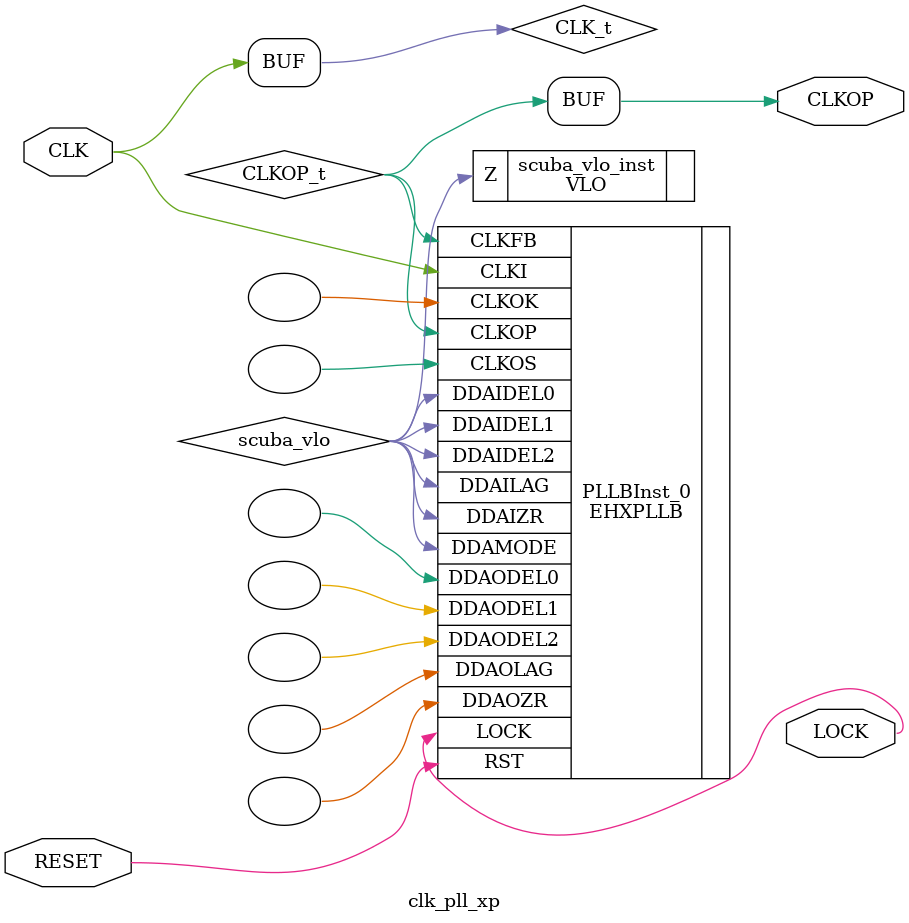
<source format=v>
/* Verilog netlist generated by SCUBA ispLever_v61_SP1_Build (17) */
/* Module Version: 3.3 */
/* C:\ispLEVER_6_1_ver37\ispfpga\bin\nt\scuba.exe -w -n clk_pll -lang verilog -synth synplify -arch ep5g00 -type pll -fin 200 -fclkop 200 -fclkop_tol 0.0 -delay_cntl STATIC -fdel 0 -fb_mode CLOCKTREE -noclkos -noclkok -e  */
/* Wed Jan 31 11:04:51 2007 */


`timescale 1 ns / 1 ps
module clk_pll_xp (CLK, RESET, CLKOP, LOCK);
    input CLK;
    input RESET;
    output CLKOP;
    output LOCK;

    wire CLK_t;

    VLO scuba_vlo_inst (.Z(scuba_vlo));

    // synopsys translate_off
    defparam PLLBInst_0.DELAY_CNTL = "STATIC" ;
    defparam PLLBInst_0.FDEL = "0" ;
    defparam PLLBInst_0.DUTY = "4" ;
    defparam PLLBInst_0.PHASEADJ = "0" ;
    defparam PLLBInst_0.CLKOK_DIV = "2" ;
    defparam PLLBInst_0.CLKOP_DIV = "4" ;
    defparam PLLBInst_0.CLKFB_DIV = "1" ;
    defparam PLLBInst_0.CLKI_DIV = "1" ;
    // synopsys translate_on
    EHXPLLB PLLBInst_0 (.CLKI(CLK_t), .CLKFB(CLKOP_t), .RST(RESET), .DDAMODE(scuba_vlo), 
        .DDAIZR(scuba_vlo), .DDAILAG(scuba_vlo), .DDAIDEL0(scuba_vlo), .DDAIDEL1(scuba_vlo), 
        .DDAIDEL2(scuba_vlo), .CLKOP(CLKOP_t), .CLKOS(), .CLKOK(), .LOCK(LOCK), 
        .DDAOZR(), .DDAOLAG(), .DDAODEL0(), .DDAODEL1(), .DDAODEL2())
             /* synthesis DELAY_CNTL="STATIC" */
             /* synthesis FDEL="0" */
             /* synthesis DUTY="4" */
             /* synthesis PHASEADJ="0" */
             /* synthesis FB_MODE="CLOCKTREE" */
             /* synthesis FREQUENCY_PIN_CLKOS="200.000000" */
             /* synthesis FREQUENCY_PIN_CLKOP="200.000000" */
             /* synthesis FREQUENCY_PIN_CLKI="200.000000" */
             /* synthesis FREQUENCY_PIN_CLKOK="50.000000" */
             /* synthesis CLKOK_DIV="2" */
             /* synthesis CLKOP_DIV="4" */
             /* synthesis CLKFB_DIV="1" */
             /* synthesis CLKI_DIV="1" */
             /* synthesis FIN="200.000000" */;

    assign CLKOP = CLKOP_t;
    assign CLK_t = CLK;


    // exemplar begin
    // exemplar attribute PLLBInst_0 DELAY_CNTL STATIC
    // exemplar attribute PLLBInst_0 FDEL 0
    // exemplar attribute PLLBInst_0 DUTY 4
    // exemplar attribute PLLBInst_0 PHASEADJ 0
    // exemplar attribute PLLBInst_0 FB_MODE CLOCKTREE
    // exemplar attribute PLLBInst_0 FREQUENCY_PIN_CLKOS 200.000000
    // exemplar attribute PLLBInst_0 FREQUENCY_PIN_CLKOP 200.000000
    // exemplar attribute PLLBInst_0 FREQUENCY_PIN_CLKI 200.000000
    // exemplar attribute PLLBInst_0 FREQUENCY_PIN_CLKOK 50.000000
    // exemplar attribute PLLBInst_0 CLKOK_DIV 2
    // exemplar attribute PLLBInst_0 CLKOP_DIV 4
    // exemplar attribute PLLBInst_0 CLKFB_DIV 1
    // exemplar attribute PLLBInst_0 CLKI_DIV 1
    // exemplar attribute PLLBInst_0 FIN 200.000000
    // exemplar end

endmodule

</source>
^^^^^^^^
> _What you need to do_: From the line that holds "PLLBInst_0 FDEL 0" down to the last line of the material, copy every line exactly and add nothing.

> _Result_:
    // exemplar attribute PLLBInst_0 FDEL 0
    // exemplar attribute PLLBInst_0 DUTY 4
    // exemplar attribute PLLBInst_0 PHASEADJ 0
    // exemplar attribute PLLBInst_0 FB_MODE CLOCKTREE
    // exemplar attribute PLLBInst_0 FREQUENCY_PIN_CLKOS 200.000000
    // exemplar attribute PLLBInst_0 FREQUENCY_PIN_CLKOP 200.000000
    // exemplar attribute PLLBInst_0 FREQUENCY_PIN_CLKI 200.000000
    // exemplar attribute PLLBInst_0 FREQUENCY_PIN_CLKOK 50.000000
    // exemplar attribute PLLBInst_0 CLKOK_DIV 2
    // exemplar attribute PLLBInst_0 CLKOP_DIV 4
    // exemplar attribute PLLBInst_0 CLKFB_DIV 1
    // exemplar attribute PLLBInst_0 CLKI_DIV 1
    // exemplar attribute PLLBInst_0 FIN 200.000000
    // exemplar end

endmodule

</source>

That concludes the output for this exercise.